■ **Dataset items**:
--------------------------------------------------
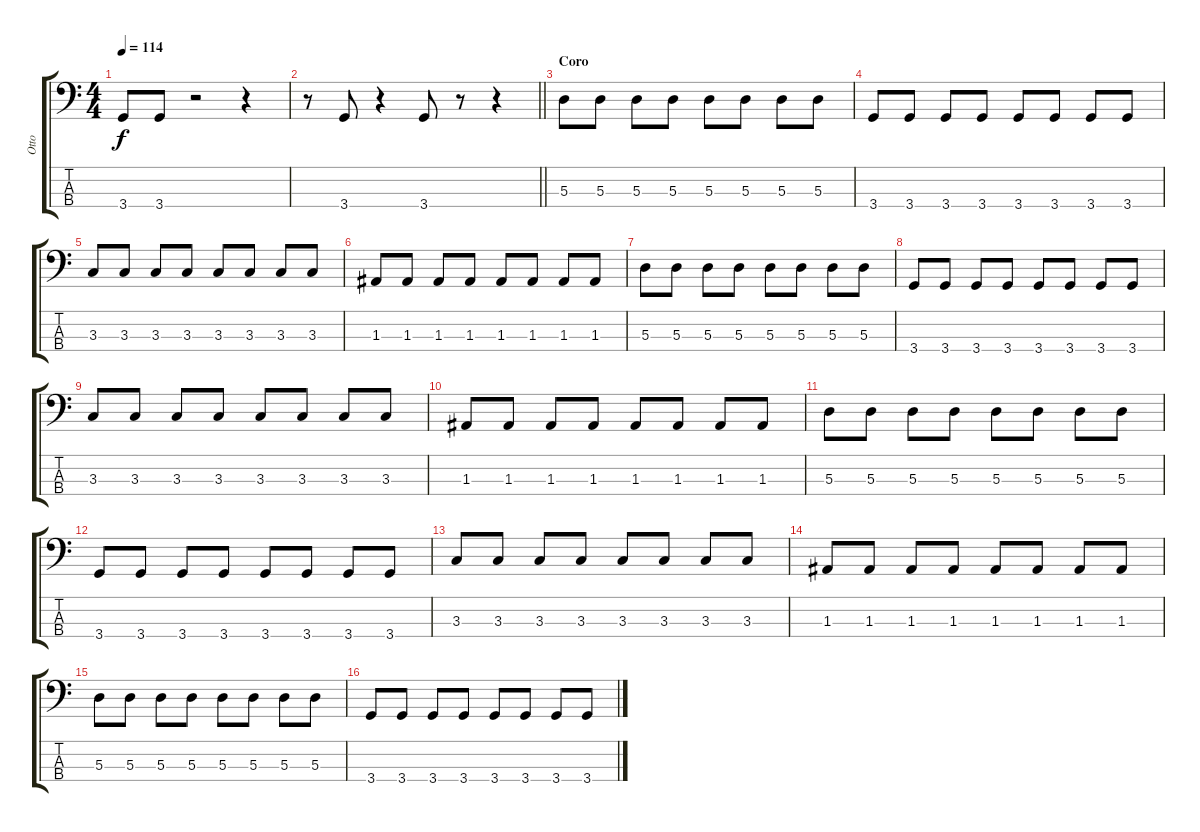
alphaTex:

\track ("Otto" "Otto") {instrument electricbassfinger}
\staff {score tabs}
\tuning (G2 D2 A1 E1) {hide}
\ts (4 4)
\tempo 114
\clef f4
\ks c
3.4.8{dy f} 3.4.8 r.2 r.4 |
\barLineRight lightlight
r.8 3.4.8 r.4 3.4.8 r.8 r.4 |
\section ("" "Coro")
5.3.8 5.3.8 5.3.8 5.3.8 5.3.8 5.3.8 5.3.8 5.3.8 |
3.4.8 3.4.8 3.4.8 3.4.8 3.4.8 3.4.8 3.4.8 3.4.8 |
3.3.8 3.3.8 3.3.8 3.3.8 3.3.8 3.3.8 3.3.8 3.3.8 |
1.3.8 1.3.8 1.3.8 1.3.8 1.3.8 1.3.8 1.3.8 1.3.8 |
5.3.8 5.3.8 5.3.8 5.3.8 5.3.8 5.3.8 5.3.8 5.3.8 |
3.4.8 3.4.8 3.4.8 3.4.8 3.4.8 3.4.8 3.4.8 3.4.8 |
3.3.8 3.3.8 3.3.8 3.3.8 3.3.8 3.3.8 3.3.8 3.3.8 |
1.3.8 1.3.8 1.3.8 1.3.8 1.3.8 1.3.8 1.3.8 1.3.8 |
5.3.8 5.3.8 5.3.8 5.3.8 5.3.8 5.3.8 5.3.8 5.3.8 |
3.4.8 3.4.8 3.4.8 3.4.8 3.4.8 3.4.8 3.4.8 3.4.8 |
3.3.8 3.3.8 3.3.8 3.3.8 3.3.8 3.3.8 3.3.8 3.3.8 |
1.3.8 1.3.8 1.3.8 1.3.8 1.3.8 1.3.8 1.3.8 1.3.8 |
5.3.8 5.3.8 5.3.8 5.3.8 5.3.8 5.3.8 5.3.8 5.3.8 |
3.4.8 3.4.8 3.4.8 3.4.8 3.4.8 3.4.8 3.4.8 3.4.8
--------------------------------------------------
■ **Written task**: Render every line of notation text in the records above as a JSON list of strings, one string per line, skipping blank lines. Leave the pictures out of the answer.

■ **Result of this task**:
[
  "alphaTex:",
  "\\track (\"Otto\" \"Otto\") {instrument electricbassfinger}",
  "\\staff {score tabs}",
  "\\tuning (G2 D2 A1 E1) {hide}",
  "\\ts (4 4)",
  "\\tempo 114",
  "\\clef f4",
  "\\ks c",
  "3.4.8{dy f} 3.4.8 r.2 r.4 |",
  "\\barLineRight lightlight",
  "r.8 3.4.8 r.4 3.4.8 r.8 r.4 |",
  "\\section (\"\" \"Coro\")",
  "5.3.8 5.3.8 5.3.8 5.3.8 5.3.8 5.3.8 5.3.8 5.3.8 |",
  "3.4.8 3.4.8 3.4.8 3.4.8 3.4.8 3.4.8 3.4.8 3.4.8 |",
  "3.3.8 3.3.8 3.3.8 3.3.8 3.3.8 3.3.8 3.3.8 3.3.8 |",
  "1.3.8 1.3.8 1.3.8 1.3.8 1.3.8 1.3.8 1.3.8 1.3.8 |",
  "5.3.8 5.3.8 5.3.8 5.3.8 5.3.8 5.3.8 5.3.8 5.3.8 |",
  "3.4.8 3.4.8 3.4.8 3.4.8 3.4.8 3.4.8 3.4.8 3.4.8 |",
  "3.3.8 3.3.8 3.3.8 3.3.8 3.3.8 3.3.8 3.3.8 3.3.8 |",
  "1.3.8 1.3.8 1.3.8 1.3.8 1.3.8 1.3.8 1.3.8 1.3.8 |",
  "5.3.8 5.3.8 5.3.8 5.3.8 5.3.8 5.3.8 5.3.8 5.3.8 |",
  "3.4.8 3.4.8 3.4.8 3.4.8 3.4.8 3.4.8 3.4.8 3.4.8 |",
  "3.3.8 3.3.8 3.3.8 3.3.8 3.3.8 3.3.8 3.3.8 3.3.8 |",
  "1.3.8 1.3.8 1.3.8 1.3.8 1.3.8 1.3.8 1.3.8 1.3.8 |",
  "5.3.8 5.3.8 5.3.8 5.3.8 5.3.8 5.3.8 5.3.8 5.3.8 |",
  "3.4.8 3.4.8 3.4.8 3.4.8 3.4.8 3.4.8 3.4.8 3.4.8"
]